Após 30 anos, torturadores finalmente entam no banco dos réus

Artigo publicado na Folha comenta o ineditismo de colocar torturadores da época da ditadura no lugar de acusados, colocando a tortura pela primeira vez no banco dos réus. Para os articulistas, depois de quase 30 anos da transição democrática,Brasil finalmente vive o início de um processo mais amplo de responsabilização histórica constituído tanto pelas inúmeras Comissões da Verdade como pelas primeiras ações penais.
 
Da Folha de S. Paulo
 
A tortura no banco dos réus
 
Inês Prado Soares e Renan Quinalha*
 
Nos dias 9, 10 e 11 de dezembro foram realizadas audiências para ouvir as testemunhas de acusação na ação que o Ministério Público Federal (MPF) move contra Carlos Alberto Brilhante Ustra, Carlos Alberto Augusto e Alcides Singilo, agentes públicos a serviço da ditadura militar (1964 – 1985), pelos crimes de sequestro e privação da liberdade de Edgar de Aquino Duarte, corretor de valores preso pela polícia política da ditadura em 1971 e até hoje desaparecido.
 
Esta poderia ser apenas mais dentre as incontáveis ações penais que tramitam em nosso sistema de justiça. No entanto, o que se verificou nesse processo criminal foi um marco histórico: pela primeira vez, agentes públicos notoriamente tidos como torturadores da ditadura brasileira ocuparam o lugar inédito de acusados. A tortura finalmente tomou assento no banco dos réus.
 
Os ex-presos políticos testemunharam torturas e outras graves violações de direitos humanos que sofreram no DOI-CODI e no DEOPS de São Paulo. Também reportaram ao Juiz os atos nefastos cometidos pelos acusados ali sentados, Augusto e Singilo, e também por Ustra, que não compareceu às audiências.
 

 
As poucas perguntas formuladas pelos defensores tiveram o claro intuito de imputar às testemunhas uma condição de marginalidade durante a ditadura militar, realçando que suas formas de resistência seriam ilegais sem considerar, contudo, que o regime de 1964 foi fundado justamente na ruptura da legalidade que se deu com o golpe de Estado. A narrativa de dor e de sofrimentos das vítimas também foi totalmente desprezada pelos advogados dos acusados, que chegaram a pedir a intervenção do Juiz para que fossem interrompidos os relatos sob a alegação de que não tinham relação com o objeto da causa.

> [Instruções do exercício]
- A) Reproduza o trecho do artigo sobre a tortura no banco dos réus começando em "Inês Prado Soares" e seguindo até "até hoje desaparecido.", renomeando "polícia política" para "polícia secreta".
- B) Responda com base no artigo sobre a tortura no banco dos réus:
(i) Em que dias foram realizadas as audiências para ouvir as testemunhas de acusação?
(ii) Qual era a profissão de Edgar de Aquino Duarte?
(iii) Qual acusado não compareceu às audiências?
- C) Diga se cada afirmação concorda com o artigo sobre a tortura no banco dos réus:
(i) Edgar de Aquino Duarte foi preso em 1971.
(ii) Os três acusados compareceram às audiências.
(iii) Os advogados dos acusados pediram ao Juiz que interrompesse os relatos.

> [Dados extraídos]
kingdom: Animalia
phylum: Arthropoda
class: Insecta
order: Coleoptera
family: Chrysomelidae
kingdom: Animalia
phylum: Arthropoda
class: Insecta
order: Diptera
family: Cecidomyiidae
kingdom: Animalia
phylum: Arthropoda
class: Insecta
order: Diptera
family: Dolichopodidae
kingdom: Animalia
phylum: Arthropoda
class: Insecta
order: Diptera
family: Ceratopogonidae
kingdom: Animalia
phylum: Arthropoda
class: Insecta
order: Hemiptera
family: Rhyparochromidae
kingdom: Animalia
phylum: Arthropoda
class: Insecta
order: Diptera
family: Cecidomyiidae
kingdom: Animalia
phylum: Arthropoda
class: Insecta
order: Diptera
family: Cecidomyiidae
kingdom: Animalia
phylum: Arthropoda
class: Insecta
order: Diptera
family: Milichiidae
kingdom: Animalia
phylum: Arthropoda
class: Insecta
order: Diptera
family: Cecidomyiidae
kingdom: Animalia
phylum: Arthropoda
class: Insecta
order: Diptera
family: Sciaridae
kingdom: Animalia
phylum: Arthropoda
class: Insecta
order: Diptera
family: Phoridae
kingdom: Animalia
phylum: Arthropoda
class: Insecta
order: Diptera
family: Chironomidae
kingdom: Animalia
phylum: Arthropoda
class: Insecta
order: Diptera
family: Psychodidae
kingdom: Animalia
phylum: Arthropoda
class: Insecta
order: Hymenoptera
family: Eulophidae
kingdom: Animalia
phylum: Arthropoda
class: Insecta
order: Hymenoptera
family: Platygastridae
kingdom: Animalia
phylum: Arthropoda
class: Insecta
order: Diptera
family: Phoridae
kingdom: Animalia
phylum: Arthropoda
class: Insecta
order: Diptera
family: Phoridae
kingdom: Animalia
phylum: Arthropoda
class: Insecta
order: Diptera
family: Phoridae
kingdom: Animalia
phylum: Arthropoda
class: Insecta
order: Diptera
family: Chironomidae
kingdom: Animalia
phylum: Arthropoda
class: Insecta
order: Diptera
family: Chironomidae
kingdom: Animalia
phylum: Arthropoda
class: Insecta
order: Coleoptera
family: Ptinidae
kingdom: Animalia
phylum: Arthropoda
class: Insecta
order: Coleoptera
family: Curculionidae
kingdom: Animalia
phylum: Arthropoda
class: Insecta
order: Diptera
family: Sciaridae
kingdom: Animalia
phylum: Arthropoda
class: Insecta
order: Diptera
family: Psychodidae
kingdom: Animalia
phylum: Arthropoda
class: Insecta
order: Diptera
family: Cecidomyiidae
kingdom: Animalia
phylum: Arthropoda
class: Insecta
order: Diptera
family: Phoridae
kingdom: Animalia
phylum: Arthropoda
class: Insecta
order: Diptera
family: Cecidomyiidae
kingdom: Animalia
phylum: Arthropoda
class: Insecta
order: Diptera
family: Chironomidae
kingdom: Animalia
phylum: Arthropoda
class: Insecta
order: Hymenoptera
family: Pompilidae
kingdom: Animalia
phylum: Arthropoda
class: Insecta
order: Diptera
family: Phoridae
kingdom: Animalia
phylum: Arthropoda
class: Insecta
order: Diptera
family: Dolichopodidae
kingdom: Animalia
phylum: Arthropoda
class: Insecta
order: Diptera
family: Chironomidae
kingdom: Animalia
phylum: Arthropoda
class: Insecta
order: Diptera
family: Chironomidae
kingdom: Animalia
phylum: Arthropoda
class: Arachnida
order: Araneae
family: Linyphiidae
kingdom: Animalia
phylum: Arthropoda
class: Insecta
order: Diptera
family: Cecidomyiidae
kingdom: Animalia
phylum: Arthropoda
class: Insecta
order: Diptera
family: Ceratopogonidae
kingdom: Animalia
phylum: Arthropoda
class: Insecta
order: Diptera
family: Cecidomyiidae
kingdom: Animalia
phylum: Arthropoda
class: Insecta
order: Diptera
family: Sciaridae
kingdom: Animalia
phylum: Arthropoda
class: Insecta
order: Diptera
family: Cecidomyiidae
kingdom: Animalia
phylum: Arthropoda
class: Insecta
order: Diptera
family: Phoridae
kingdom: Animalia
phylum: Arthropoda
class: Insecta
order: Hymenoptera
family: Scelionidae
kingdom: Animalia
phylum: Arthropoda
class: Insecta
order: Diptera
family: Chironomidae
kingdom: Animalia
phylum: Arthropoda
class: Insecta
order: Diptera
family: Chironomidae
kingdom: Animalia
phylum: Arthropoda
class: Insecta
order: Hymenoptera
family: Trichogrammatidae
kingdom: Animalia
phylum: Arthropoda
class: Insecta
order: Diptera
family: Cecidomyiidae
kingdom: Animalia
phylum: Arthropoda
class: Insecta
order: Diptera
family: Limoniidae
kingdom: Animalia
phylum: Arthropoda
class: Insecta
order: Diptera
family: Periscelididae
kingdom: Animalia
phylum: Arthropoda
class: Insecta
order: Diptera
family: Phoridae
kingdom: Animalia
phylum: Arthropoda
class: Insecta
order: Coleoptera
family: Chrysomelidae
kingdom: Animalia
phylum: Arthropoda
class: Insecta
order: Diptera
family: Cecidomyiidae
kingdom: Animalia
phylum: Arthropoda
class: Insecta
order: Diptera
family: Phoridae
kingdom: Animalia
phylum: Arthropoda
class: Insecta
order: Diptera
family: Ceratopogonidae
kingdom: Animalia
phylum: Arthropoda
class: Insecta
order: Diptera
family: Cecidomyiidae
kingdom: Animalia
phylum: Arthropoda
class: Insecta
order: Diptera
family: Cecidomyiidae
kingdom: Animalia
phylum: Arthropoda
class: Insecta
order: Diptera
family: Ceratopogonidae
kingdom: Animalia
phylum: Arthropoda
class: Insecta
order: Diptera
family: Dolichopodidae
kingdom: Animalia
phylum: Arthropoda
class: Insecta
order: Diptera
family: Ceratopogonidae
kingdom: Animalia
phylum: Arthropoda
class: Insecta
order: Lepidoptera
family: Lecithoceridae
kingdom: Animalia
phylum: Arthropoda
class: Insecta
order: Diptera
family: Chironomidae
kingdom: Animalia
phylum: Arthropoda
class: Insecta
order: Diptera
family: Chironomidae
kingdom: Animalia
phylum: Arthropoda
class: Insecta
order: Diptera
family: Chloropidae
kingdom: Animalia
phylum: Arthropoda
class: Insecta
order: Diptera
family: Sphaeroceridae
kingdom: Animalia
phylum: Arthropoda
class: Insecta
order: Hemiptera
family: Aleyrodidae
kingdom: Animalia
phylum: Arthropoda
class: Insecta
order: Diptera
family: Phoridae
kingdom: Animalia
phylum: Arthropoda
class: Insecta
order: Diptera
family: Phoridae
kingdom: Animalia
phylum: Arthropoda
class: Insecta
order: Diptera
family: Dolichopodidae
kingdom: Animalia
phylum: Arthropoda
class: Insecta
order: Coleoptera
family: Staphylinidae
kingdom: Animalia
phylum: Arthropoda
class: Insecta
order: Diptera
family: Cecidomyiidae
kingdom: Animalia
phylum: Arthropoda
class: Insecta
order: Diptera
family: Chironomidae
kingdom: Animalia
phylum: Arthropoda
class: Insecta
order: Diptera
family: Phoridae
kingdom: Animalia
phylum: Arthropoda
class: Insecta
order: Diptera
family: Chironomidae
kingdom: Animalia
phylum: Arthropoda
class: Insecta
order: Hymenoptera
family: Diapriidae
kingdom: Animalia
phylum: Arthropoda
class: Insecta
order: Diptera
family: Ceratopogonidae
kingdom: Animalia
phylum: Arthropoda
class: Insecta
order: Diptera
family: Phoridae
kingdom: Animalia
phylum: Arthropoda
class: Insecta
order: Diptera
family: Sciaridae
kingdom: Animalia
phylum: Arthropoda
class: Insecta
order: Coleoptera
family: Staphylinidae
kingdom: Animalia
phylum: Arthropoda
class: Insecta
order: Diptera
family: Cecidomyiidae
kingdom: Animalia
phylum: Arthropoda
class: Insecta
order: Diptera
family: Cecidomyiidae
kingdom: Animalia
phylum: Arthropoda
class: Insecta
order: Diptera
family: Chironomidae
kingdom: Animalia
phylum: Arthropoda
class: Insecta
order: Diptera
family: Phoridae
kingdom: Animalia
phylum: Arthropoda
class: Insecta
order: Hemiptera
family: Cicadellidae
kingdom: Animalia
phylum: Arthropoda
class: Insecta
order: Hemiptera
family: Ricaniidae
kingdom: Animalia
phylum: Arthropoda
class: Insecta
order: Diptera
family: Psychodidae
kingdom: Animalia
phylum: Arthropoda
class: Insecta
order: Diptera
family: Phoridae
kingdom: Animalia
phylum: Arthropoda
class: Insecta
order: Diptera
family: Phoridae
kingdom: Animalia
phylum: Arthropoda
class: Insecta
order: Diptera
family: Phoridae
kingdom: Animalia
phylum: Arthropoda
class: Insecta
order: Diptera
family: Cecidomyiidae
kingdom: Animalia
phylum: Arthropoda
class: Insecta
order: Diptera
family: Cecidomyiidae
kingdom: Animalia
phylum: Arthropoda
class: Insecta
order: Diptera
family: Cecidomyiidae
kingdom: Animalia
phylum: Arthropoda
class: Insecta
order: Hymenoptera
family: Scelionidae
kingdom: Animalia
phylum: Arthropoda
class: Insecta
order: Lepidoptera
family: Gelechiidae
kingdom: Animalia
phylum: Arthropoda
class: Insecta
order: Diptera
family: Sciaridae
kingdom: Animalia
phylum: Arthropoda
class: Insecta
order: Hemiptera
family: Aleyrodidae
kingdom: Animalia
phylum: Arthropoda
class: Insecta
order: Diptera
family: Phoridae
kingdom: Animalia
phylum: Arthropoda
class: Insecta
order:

> [Resultados do exercício]
- A)
Inês Prado Soares e Renan Quinalha*
 
Nos dias 9, 10 e 11 de dezembro foram realizadas audiências para ouvir as testemunhas de acusação na ação que o Ministério Público Federal (MPF) move contra Carlos Alberto Brilhante Ustra, Carlos Alberto Augusto e Alcides Singilo, agentes públicos a serviço da ditadura militar (1964 – 1985), pelos crimes de sequestro e privação da liberdade de Edgar de Aquino Duarte, corretor de valores preso pela polícia secreta da ditadura em 1971 e até hoje desaparecido.

- B)
(i) Nos dias 9, 10 e 11 de dezembro.
(ii) Corretor de valores.
(iii) Ustra.

- C)
(i) Sim: "corretor de valores preso pela polícia política da ditadura em 1971 e até hoje desaparecido".
(ii) Não: "e também por Ustra, que não compareceu às audiências".
(iii) Sim: "que chegaram a pedir a intervenção do Juiz para que fossem interrompidos os relatos".